Your goal: Please transcribe the entries below exactly and leave out every picture.

Supplied records:
____

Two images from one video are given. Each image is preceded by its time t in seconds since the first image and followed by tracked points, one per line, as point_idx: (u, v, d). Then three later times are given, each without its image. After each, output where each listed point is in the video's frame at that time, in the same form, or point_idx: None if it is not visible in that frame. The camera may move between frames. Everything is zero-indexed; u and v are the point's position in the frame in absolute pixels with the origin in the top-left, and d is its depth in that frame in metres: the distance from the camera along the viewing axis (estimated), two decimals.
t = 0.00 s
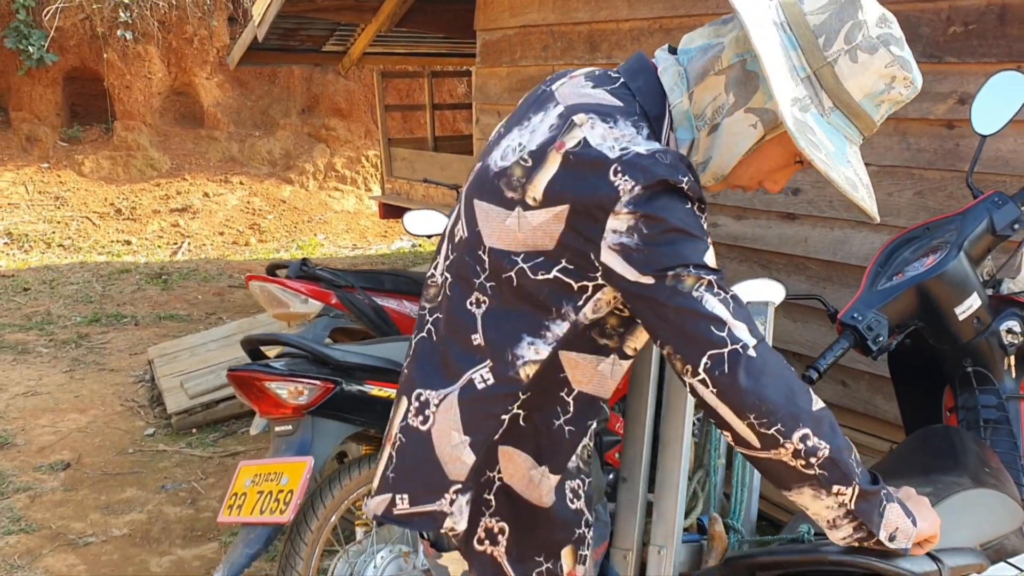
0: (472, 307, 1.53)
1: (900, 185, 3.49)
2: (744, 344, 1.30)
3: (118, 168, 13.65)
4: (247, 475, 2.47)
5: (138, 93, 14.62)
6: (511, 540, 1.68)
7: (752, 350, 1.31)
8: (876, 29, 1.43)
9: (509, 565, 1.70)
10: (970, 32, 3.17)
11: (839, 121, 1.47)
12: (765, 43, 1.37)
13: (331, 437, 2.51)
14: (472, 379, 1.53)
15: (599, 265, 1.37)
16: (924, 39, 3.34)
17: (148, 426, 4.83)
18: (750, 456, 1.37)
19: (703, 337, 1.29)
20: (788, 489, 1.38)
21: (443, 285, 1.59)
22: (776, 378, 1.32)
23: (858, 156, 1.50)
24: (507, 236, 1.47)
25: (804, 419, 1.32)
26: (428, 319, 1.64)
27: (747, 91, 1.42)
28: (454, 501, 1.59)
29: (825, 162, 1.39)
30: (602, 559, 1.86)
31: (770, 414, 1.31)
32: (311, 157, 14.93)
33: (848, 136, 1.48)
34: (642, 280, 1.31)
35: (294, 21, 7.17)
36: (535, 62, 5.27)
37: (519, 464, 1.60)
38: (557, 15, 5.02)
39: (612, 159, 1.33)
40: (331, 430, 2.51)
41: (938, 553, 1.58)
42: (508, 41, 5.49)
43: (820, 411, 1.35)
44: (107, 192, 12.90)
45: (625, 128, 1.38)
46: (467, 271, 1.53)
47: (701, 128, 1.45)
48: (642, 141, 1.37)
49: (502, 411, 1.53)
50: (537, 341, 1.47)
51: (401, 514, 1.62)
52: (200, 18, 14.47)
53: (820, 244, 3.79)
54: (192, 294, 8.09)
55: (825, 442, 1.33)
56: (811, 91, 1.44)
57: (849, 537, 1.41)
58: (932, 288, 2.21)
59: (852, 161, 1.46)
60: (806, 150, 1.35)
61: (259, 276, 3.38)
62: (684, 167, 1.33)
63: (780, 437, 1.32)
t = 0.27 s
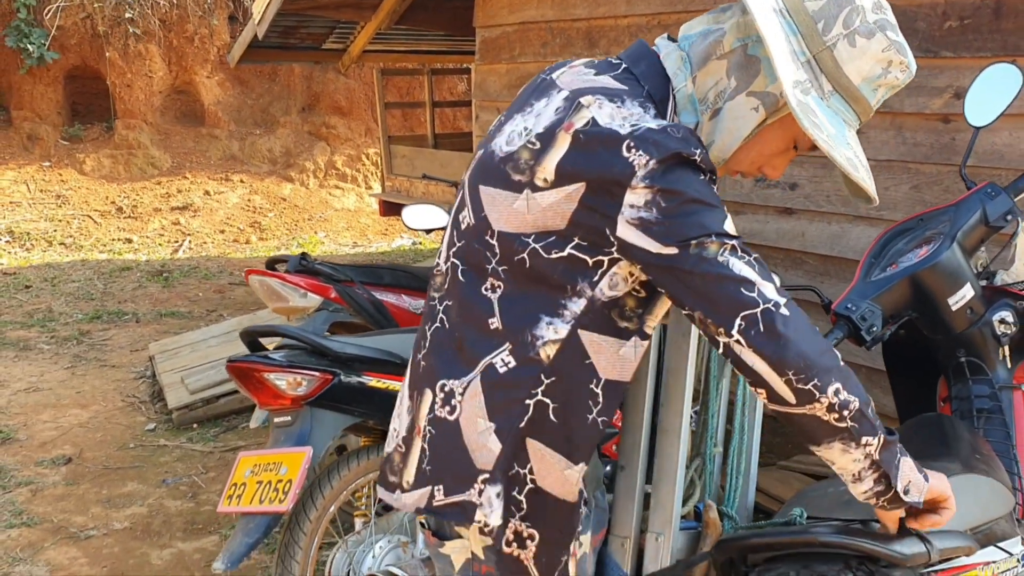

____

Exercise response:
Two images from one video are given. Each image is preceded by its time t in seconds since the first image and followed by tracked points, one per line, as point_idx: (u, v, d). Then three later times are given, each without its image. After each, output where each listed point is in the video's frame at that time, in the same form, or point_idx: None if it is not visible in that frame. The camera may move between frames. Everything is zero-indexed; u and v are the point's position in the frame in absolute pixels with the origin in the top-left, and d is its depth in that frame in metres: the distance from the camera along the viewing axis (estimated), two decimals.
t = 0.00 s
0: (472, 307, 1.53)
1: (900, 185, 3.49)
2: (744, 344, 1.30)
3: (118, 168, 13.65)
4: (247, 475, 2.47)
5: (138, 93, 14.62)
6: (511, 540, 1.68)
7: (752, 350, 1.31)
8: (876, 29, 1.43)
9: (509, 565, 1.70)
10: (970, 32, 3.17)
11: (839, 121, 1.47)
12: (765, 43, 1.37)
13: (331, 437, 2.51)
14: (472, 379, 1.53)
15: (599, 265, 1.37)
16: (924, 39, 3.34)
17: (148, 426, 4.83)
18: (750, 456, 1.37)
19: (703, 337, 1.29)
20: (788, 489, 1.38)
21: (443, 285, 1.59)
22: (776, 378, 1.32)
23: (858, 156, 1.50)
24: (507, 236, 1.47)
25: (804, 419, 1.32)
26: (428, 319, 1.64)
27: (747, 91, 1.42)
28: (454, 501, 1.59)
29: (825, 162, 1.39)
30: (602, 559, 1.86)
31: (770, 414, 1.31)
32: (311, 157, 14.93)
33: (848, 136, 1.48)
34: (642, 280, 1.31)
35: (294, 21, 7.17)
36: (535, 62, 5.27)
37: (519, 464, 1.60)
38: (557, 15, 5.02)
39: (612, 159, 1.33)
40: (331, 430, 2.51)
41: (938, 553, 1.58)
42: (508, 41, 5.49)
43: (820, 411, 1.35)
44: (107, 192, 12.90)
45: (625, 128, 1.38)
46: (467, 271, 1.53)
47: (701, 128, 1.45)
48: (642, 141, 1.37)
49: (502, 411, 1.53)
50: (537, 341, 1.47)
51: (401, 514, 1.62)
52: (200, 18, 14.47)
53: (820, 244, 3.79)
54: (192, 294, 8.09)
55: (825, 442, 1.33)
56: (811, 91, 1.44)
57: (849, 537, 1.41)
58: (932, 288, 2.21)
59: (852, 161, 1.46)
60: (806, 150, 1.35)
61: (259, 276, 3.38)
62: (684, 167, 1.33)
63: (780, 437, 1.32)
t = 0.27 s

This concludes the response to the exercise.